L’Italia vale. Non si tratta di essere campanilisti. A dire quanto grande sia il valore delle produzioni italiane, e agroalimentari in particolare, sono i numeri. Che, tuttavia, ci devono indicare anche quanto sia importante difendere, oltre che valorizzare, quello che facciamo. In giorni complessi come quelli che stiamo attraversando – giorni nei quali Covid-19 appare essere un moloch senza pietà, ma anche una scusa per chi vede l’Italia sempre una fonte di guai -, è necessario rendersi conto fino in fondo dell’importanza, economica e culturale, di quanto siamo e facciamo.
A farci pensare, in positivo, sono per esempio i dati della sesta edizione dell’Osservatorio Immagino Nielsen Gs1 Italy che raccontano come, nella grande distribuzione organizzata, siano oltre 19mila i prodotti alimentari che indicano esplicitamente sulle confezioni la loro italianità e che questi negli ultimi dodici mesi abbiano realizzato oltre 7 miliardi di euro di vendite. Certo, leggermente meno dell’anno precedente, ma sempre qualcosa di imponente. Un patrimonio che va di pari passo con un altro tesoro. Stando alla Fondazione Qualivita, infatti, l’insieme dei nostri prodotti alimentari certificati (Dop e Igp), sarebbe il fondamento della Dieta mediterranea. Questione di salubrità e qualità dei prodotti e quindi anche di filiere di produzione, che riescono spesso a conciliare tradizione agricola con le moderne tecnologie.

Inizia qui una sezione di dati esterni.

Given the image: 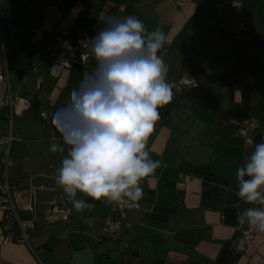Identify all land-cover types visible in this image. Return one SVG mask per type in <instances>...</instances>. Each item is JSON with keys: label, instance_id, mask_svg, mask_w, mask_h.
<instances>
[{"label": "crops", "instance_id": "1", "mask_svg": "<svg viewBox=\"0 0 264 264\" xmlns=\"http://www.w3.org/2000/svg\"><path fill=\"white\" fill-rule=\"evenodd\" d=\"M234 1L0 0V52L4 46L12 94L37 102L40 112L69 104L71 93L82 86L87 90L86 79L93 74L91 64L52 78L49 65L60 51L53 35L73 42L82 33L94 38L110 26L111 18L135 16L149 32L160 27L167 36L161 50L169 67L167 81L194 76L201 84L199 90L179 94L167 123L157 122L149 148L151 158L161 165L142 181L141 223L134 224L131 216L133 227L122 240L104 235L113 203L101 202L79 212L65 201L68 221L48 219L50 205L67 197L56 184L59 152L15 140L10 183L33 191L35 211L21 212L20 217L33 220L35 229L28 246L18 241V231L0 214V264H264V232L256 230L255 237L244 242L248 225L237 221L238 212L264 206L247 204L236 195L237 169L255 145L264 142V66L258 73L234 79V90L219 82L235 61L239 26L251 24L250 30L264 37V0H242L241 9H232ZM103 12L109 20L98 25ZM34 30L44 31L39 47L31 43ZM244 52L252 54V46ZM259 57L264 64V51ZM92 63L97 64L93 53ZM240 81L248 87V97L239 88ZM245 103L249 109H242ZM33 116L41 119L37 112ZM251 117H257L262 128L251 134V144H245L236 123ZM9 132L8 114L0 110V135ZM54 139L63 141L56 133ZM182 175L190 176L191 182L185 183ZM157 206L170 207L173 213L157 211ZM11 232L13 240L7 238ZM124 243L138 257L128 258Z\"/></svg>", "mask_w": 264, "mask_h": 264}, {"label": "clouds", "instance_id": "2", "mask_svg": "<svg viewBox=\"0 0 264 264\" xmlns=\"http://www.w3.org/2000/svg\"><path fill=\"white\" fill-rule=\"evenodd\" d=\"M109 24L91 40L97 67L86 79L87 90H74L61 109L77 118V126L63 135L68 151L56 184L79 212L92 205L78 194L121 205L143 199L142 181L161 165L151 158L149 141L160 109L174 98L161 55L167 43L163 30L149 32L135 16L111 18ZM50 151L64 148L52 143ZM236 178V195L264 206V142L255 145ZM237 221L264 232V207L238 212Z\"/></svg>", "mask_w": 264, "mask_h": 264}, {"label": "built area", "instance_id": "3", "mask_svg": "<svg viewBox=\"0 0 264 264\" xmlns=\"http://www.w3.org/2000/svg\"><path fill=\"white\" fill-rule=\"evenodd\" d=\"M243 7L242 0H235L232 4V9H241ZM118 19H123L122 17ZM109 15L106 12L100 14L97 24L107 23ZM246 25L241 24L237 33V38L245 32ZM1 12H0V32ZM44 37V31L34 30L31 43L34 47H39L41 40ZM54 41L59 46L58 56L51 61L49 65L50 76L54 79H59L64 72L73 69L76 66L88 68L92 63V35L90 33H82L77 41L73 42L60 35H53ZM173 89V102L169 105H174L183 91H196L201 87L200 82L194 76H185L179 80L167 81ZM33 107V102L22 97H16L12 94L10 78L7 68L6 52L4 46L0 52V110L6 111L10 123V132L7 135H0V214L3 216V221L10 224L13 229L18 231V241L30 246L31 232L35 229L33 220H24L20 217L21 212H34L37 201L32 190H19L10 183V170L13 167L11 157V147L15 141L13 134L14 121L23 118L28 114ZM54 110L47 109L40 113V118L43 121H50ZM262 123L257 117H251L244 121L236 123L238 135L245 144H251V134L260 130ZM181 179L185 183L191 182V177L182 175ZM140 209V205L136 204H118L113 203L111 215L104 221V235L122 240L127 230H131L133 224L131 222V213ZM48 219L53 221L66 222L69 219L70 211L68 205L63 198L58 199L50 205L47 212ZM256 235V229L247 227L243 231V241L249 242ZM13 240L14 232L9 233L7 237ZM129 248L126 243L125 249Z\"/></svg>", "mask_w": 264, "mask_h": 264}, {"label": "trees", "instance_id": "4", "mask_svg": "<svg viewBox=\"0 0 264 264\" xmlns=\"http://www.w3.org/2000/svg\"><path fill=\"white\" fill-rule=\"evenodd\" d=\"M251 24L246 26L245 32L241 35L240 38L235 37L234 38V45H235V61L229 65L225 69V75L223 79H220L219 82L221 85H229L233 90L235 87V82L233 81L234 79H239L241 80L242 77H245L248 74L251 73H258L261 71L263 68L264 64L261 62L259 53L261 51H264V37H260L256 34H254L250 28ZM252 46L253 48V53L250 55H246L244 52V48L246 46ZM93 66V73L97 67L96 63H91ZM239 88L242 89L243 93L245 96L248 97L249 94V89L246 86L245 83H241ZM242 109H249V105L245 103L243 105ZM173 105L170 106H164V108L160 109L161 112H165L167 110L172 109ZM40 105L37 102H33V107L30 112H37L40 115ZM29 112V113H30ZM68 119L73 122H77V118L74 116H69ZM170 120V115L161 119L162 122L167 123ZM59 137L63 138L64 134H57ZM80 198L86 199L89 204L91 205H96L100 204L102 201H94L91 198L83 196V194H78ZM157 211L164 212L167 214H172L173 210L170 207H163V206H157L156 208ZM149 240L153 243H157V241L154 238H149ZM128 258L134 259L138 257V254L134 252L133 250L130 249V246L127 251ZM111 264H117L112 262Z\"/></svg>", "mask_w": 264, "mask_h": 264}, {"label": "rangeland", "instance_id": "5", "mask_svg": "<svg viewBox=\"0 0 264 264\" xmlns=\"http://www.w3.org/2000/svg\"><path fill=\"white\" fill-rule=\"evenodd\" d=\"M27 115V114H26ZM25 115V116H26ZM35 113L30 114L29 116L25 117L21 121L19 119L16 120L15 124V140H19L22 143L27 144L30 148H44L46 145L47 148L50 149L52 143H56L58 147H63L64 152H59L57 160L58 167H61V161L65 155H67L68 146L64 144L62 140H55V133L53 132L50 121H43L39 118L34 117ZM25 124L22 128V124ZM38 139H43L44 143L38 141ZM50 139H54L55 141H51ZM39 142V143H38ZM52 160V158H50ZM23 218V216H21ZM117 239V238H116ZM126 243H124V246Z\"/></svg>", "mask_w": 264, "mask_h": 264}, {"label": "water", "instance_id": "6", "mask_svg": "<svg viewBox=\"0 0 264 264\" xmlns=\"http://www.w3.org/2000/svg\"><path fill=\"white\" fill-rule=\"evenodd\" d=\"M66 105H68V104H65V105L58 107L53 112V115L50 119V126L56 134H64L65 135L71 129H73L77 126V122H73V121H70L68 119V117L71 116L70 114L64 113L61 111V109L64 108ZM171 111H172V109L167 110L165 112H161L162 115H161L160 119H163V118L169 116L171 114ZM65 201L67 203H70L67 197H65ZM136 215H138V217H139L138 221L135 220ZM131 216H132V221L134 224H136V225L140 224L141 223L142 210L137 209V210L133 211L131 213Z\"/></svg>", "mask_w": 264, "mask_h": 264}]
</instances>
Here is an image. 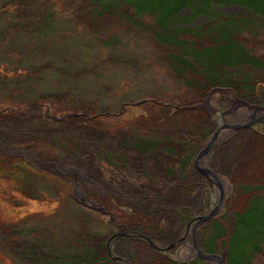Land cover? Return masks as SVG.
<instances>
[{
  "label": "rangeland",
  "instance_id": "1",
  "mask_svg": "<svg viewBox=\"0 0 264 264\" xmlns=\"http://www.w3.org/2000/svg\"><path fill=\"white\" fill-rule=\"evenodd\" d=\"M253 112L264 0H0V264H219L189 223L222 196L198 246L264 264V124L228 126Z\"/></svg>",
  "mask_w": 264,
  "mask_h": 264
},
{
  "label": "water",
  "instance_id": "2",
  "mask_svg": "<svg viewBox=\"0 0 264 264\" xmlns=\"http://www.w3.org/2000/svg\"><path fill=\"white\" fill-rule=\"evenodd\" d=\"M250 108H253V106H250ZM256 109V108H255ZM257 111V109L255 110ZM262 118V117H261ZM264 118V117H263ZM258 120L260 119H253L252 121H249L247 124H233V125H228L230 126V128H233V129H237V128H242V127H247V126H250L252 124H254L255 122H257ZM217 135V134H216ZM216 135H214L213 139L211 141H209L207 143V145L198 153L196 159H195V164L196 166L198 167L199 171L204 175L206 176L207 178H209L210 180L212 179H216V182L217 184L221 186V183L219 181V175L214 172L209 166H206V165H200V162L205 160V157L207 156L208 152H209V148L210 146L213 144L215 138H216ZM205 163V162H204ZM83 200H84V203H87L86 200H85V197L84 196H80ZM223 196L221 197V199L219 200V203L218 205L215 206L214 209H212L209 213L207 214H204V215H199L197 216L195 219H193L189 224H191L192 222L196 221L194 226H193V235H194V249H196L197 251V255L207 261L210 260V258H216L218 259L219 261V264H221V258L218 254L216 253H205L199 246H198V242H197V239L195 237V232H196V229H197V226L202 223L203 221L205 220H209L213 217H215L219 212L220 210L222 209L223 207ZM94 209H97V210H100V211H103L104 212V208L103 207H99L98 205L97 206H94L93 207ZM152 245H155V244H152Z\"/></svg>",
  "mask_w": 264,
  "mask_h": 264
},
{
  "label": "flooded vegetation",
  "instance_id": "3",
  "mask_svg": "<svg viewBox=\"0 0 264 264\" xmlns=\"http://www.w3.org/2000/svg\"><path fill=\"white\" fill-rule=\"evenodd\" d=\"M116 233H118V232H116ZM120 233H121V236H123V237H127V238L139 237V238L143 239L144 241L150 243L149 236H147L144 233L139 232L137 229L127 230V227H125V225H124V229H122V231H120ZM134 245L135 244L130 243V244H128V247L132 246L134 248ZM152 246H154V245H152ZM162 246L163 245H161V246L157 245L159 250H163ZM126 247H127L126 242L120 243V244H113V245L109 244V246H107V248H108L107 252L109 253L108 254L109 257H111V260H107V262L109 264H117L115 261L122 262L124 264H134L132 261L128 260V258L123 255L125 253ZM128 253H129V250L126 252L127 256H128ZM112 258H113V260H112Z\"/></svg>",
  "mask_w": 264,
  "mask_h": 264
},
{
  "label": "trees",
  "instance_id": "4",
  "mask_svg": "<svg viewBox=\"0 0 264 264\" xmlns=\"http://www.w3.org/2000/svg\"><path fill=\"white\" fill-rule=\"evenodd\" d=\"M194 2V1H193ZM188 3V2H187ZM187 3H185V5H182L181 7H179L178 9L179 10H177V12H175V13H173V14H175V15H177L178 14V12L182 9V8H184V7H187L186 5H187ZM5 158H7V157H5ZM4 160H6L9 164H10V162L11 161H9V159H4ZM15 160H17V161H19L20 159H15ZM5 161V162H6ZM11 165L13 166V165H17V167H15L16 169H19V170H23L24 168H25V165H27V162L26 161H24L23 163L22 162H20L19 161V164H15V163H11ZM237 221H236V224H235V229H234V231H233V234H231L230 235V237H229V240L226 242V244H227V246H228V249H227V252H228V254L230 255V242L233 240V236L235 235V233H236V230H237ZM226 233H225V229L223 228V227H221V226H219V225H217V227H216V229L214 228L213 229V234H212V240H211V244L209 243L208 244V246L206 247V249H207V251H213V249H214V246H215V243H214V240H216L217 238H220V237H223L224 235H225ZM209 247V248H208ZM232 258H231V255H230V262H231V264H232Z\"/></svg>",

La questione di fondo, tuttavia, è la difesa di tutto questo. Impresa non di poco conto in tempi normali, che è diventata adesso ancora più difficile. Se, infatti, fino a poche settimane fa uno dei crucci degli agricoltori e delle industrie di trasformazione era dato dai tanti falsi agroalimentari in giro per il mondo, adesso l’emergenza Covid-19 e il conseguente quasi blocco delle esportazioni italiane, sta rischiando di mettere in crisi buona parte della filiera. Per capire meglio, basta qualche dato riportato da Coldiretti. Con l’Italia “isolata” sarebbero a rischio 44,6 miliardi di esportazioni agroalimentari. E troppi, in questi giorni, sono i vincoli alle frontiere, le difficoltà logistiche e il calo della domanda estera. Dietro, occorre dirlo subito, sono spesso strumentalizzazioni e concorrenza sleale che anche in tempi grami come questi non mollano la presa sui mercati più ricchi. Solo la stretta al Brennero voluta dall’Austria, ha messo in forse circa i due terzi (63%) delle esportazioni agroalimentari italiane che – precisa una nota Coldiretti – interessano i Paesi dell’Unione Europea con la Germania che si classifica come il principale partner con 7,2 miliardi. Un’ eventualità, quella dei blocchi alle frontiere di prodotti agroalimentari italiani, che ha fatto scattare subito azioni diplomatiche importanti, ma che dice tutto sulla gravità della situazione che la ministra per le politiche agricole, Teresa Bellanova, ha definito “allarmante e fin troppo eloquente” aggiungendo poi che quelle di alcuni Paesi sono “richieste e comportamenti irricevibili”. Poi ci sono anche le speculazioni che riguardano prodotti specifici, come il latte oggetto, in questi giorni, di rinegoziazioni di prezzo al ribasso.
Insomma, i tanti tesori, non solo economici ma anche ambientali, dei quali l’Italia agroalimentare è ricca, vanno difesi a più non posso e più di prima. Per questo, l’appello “mangiare italiano” arrivato pressoché da tutte le organizzazioni agricole ha un senso forte, che non significa una chiusura autarchica ma la voglia di preservare qualcosa che significa lavoro e benessere.